A czy odpowiedź Sojuszu Północnoatlantyckiego na wojnę na Ukrainie jest wystarczająca?
- NATO jest sojuszem obronnym i tak zostało zdefiniowane. Ma bronić przede wszystkim swoich członków. Ukraina jest partnerem Sojuszu Północnoatlantyckiego i to poszczególne kraje członkowskie Ukrainę wspierają, a nie Sojusz jako taki. Ja nie chcę powiedzieć, że Sojusz nie współpracuje z Ukrainą - bo to byłaby nieprawda. Współpracuje od lat, od 1997 roku. Ten pakiet, który został przyjęty na szczycie w Madrycie jest pakietem dalszego rozwoju współpracy Sojuszu z Ukrainą. Sojusz zamierza nadal wspierać wojsko ukraińskie poprzez szkolenia, ćwiczenia, poprzez przekazywanie swojej wiedzy i umiejętności, tak żeby zbliżać standardy według których funkcjonują wojska Sojuszu z tymi, według których funkcjonują wojska ukraińskie - tłumaczył Klich.
- Te szkolenia odbywają się w tej chwili poza granicami Ukrainy. To przestawienie się Ukrainy na sprzęt zachodni wymaga przeszkolenia. Artylerzyści szkolą się za granicą. Ci, którzy obsługują systemy rakietowe produkcji radzieckiej, nie muszą szkolić się za granicą - sprecyzował.

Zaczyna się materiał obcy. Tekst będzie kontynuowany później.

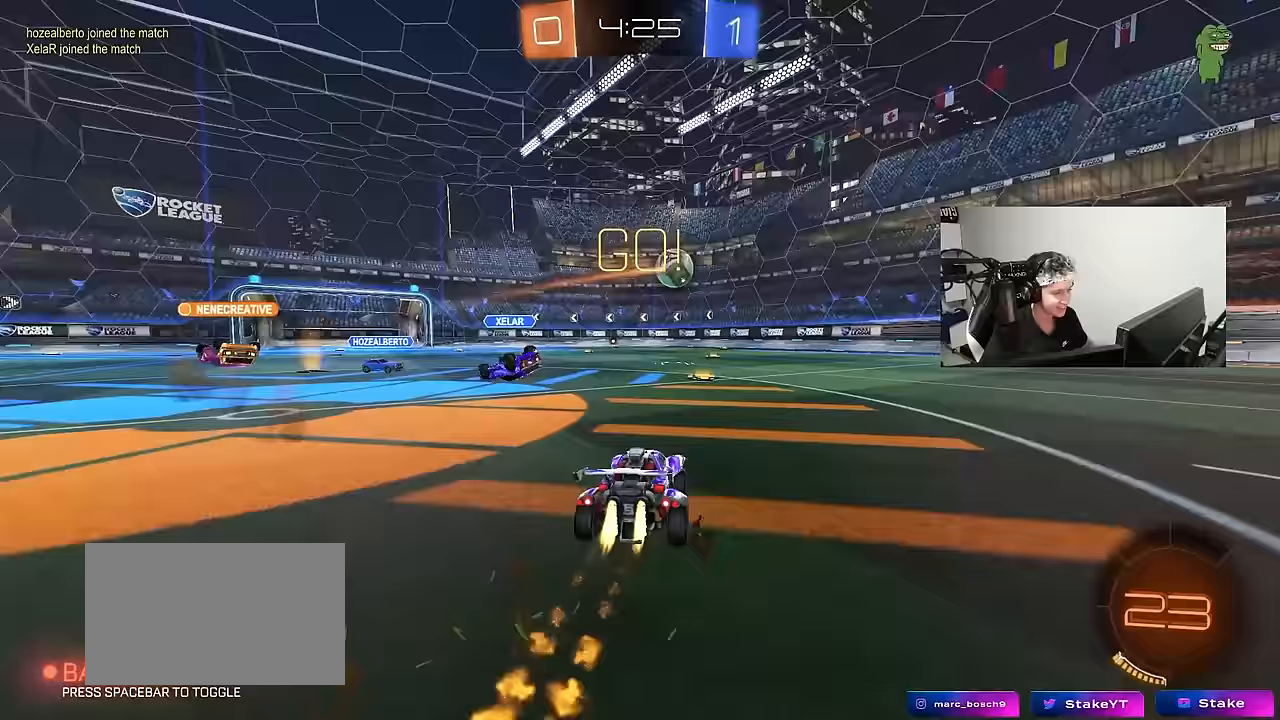
{"keys": ["w"], "mouse": ["left"], "events": [[67, "d", "down"], [167, "d", "up"], [217, "a", "down"], [300, "a", "up"]]}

- Muszę powiedzieć otwartym tekstem, że to tempo przekazywania broni Ukrainie jest zbyt małe. Za mało Ukraińcy dostają ciężkiej artylerii, dronów bojowych, systemów obrony powietrznej - tego wszystkiego czego potrzeba do zatrzymania ofensywy rosyjskiej na polu walki oraz odbicia terytorium okupowanego przez Rosjan - mówił też senator PO.